Dec 13, 2019 | 8:02 AM

MONTREAL — Police officers who showed up at an east-end Montreal home Wednesday morning to break the news of a family member’s death instead discovered the bodies of a 42 year-old-woman and her two young sons, ages two and four.

Authorities went to the residence, located on a quiet cul-de-sac in the Pointe-aux-Trembles district, at around 8 a.m. to inform the family about the death of the boys’ father, who died by suicide Tuesday in Joliette, north of Montreal.

When there was no answer, they found the door unlocked and entered to discover the woman and her boys, all of whom were declared dead at the scene, a Montreal police spokesman said.

A heavy presence of police and emergency vehicles could be seen outside the modest two-storey brick townhouse, which was blocked off by orange police tape.

Const. Manuel Couture said the house was being treated as a crime scene. The deaths were considered “suspicious” but had not been ruled homicides as of early Wednesday afternoon. He said forensic investigators and technicians were expected at the scene over the course of the afternoon, while the police major crimes unit began probing the circumstances surrounding the deaths.

“Right now the investigators are looking for links, exactly when the death of all those people (happened),” Couture told reporters at the scene. 

The townhouse is listed in municipal records as belonging to Nabil Yssaad and Dahia Khellaf, who were registered as owners in April 2018. 

Court documents involving two people with the same names show that Yssaad, 46, was charged in August 2018 with assault with a weapon against Khellaf. He was acquitted last week after signing an agreement not to contact her and to stay away from her home and workplace, except for court-approved visitation.

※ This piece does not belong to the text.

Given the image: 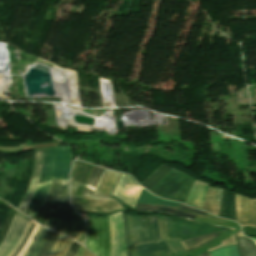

On Wednesday, two neighbours told reporters at the scene that it wasn’t the first time law enforcement had been called to the home.

One of them, Abdelaziz Abdelhak, said he’d seen police cars outside the residence “two or three times” previously. He described the father as an unsociable person who didn’t like being asked questions.

“It’s someone you can’t talk to. He refuses conversation,” said Abdelhak, who lives a few doors down. “He doesn’t say hello, he doesn’t want us to say hello to him.”

Yann Kedja, a 19-year-old neighbour, said he believes the family had been living at the address for about two years. He never met the father but would see the children playing outside in the summer.

“I saw the kids outside having fun and playing, and the mother was there having fun with them,” he said, calling the deaths a “horrible tragedy.”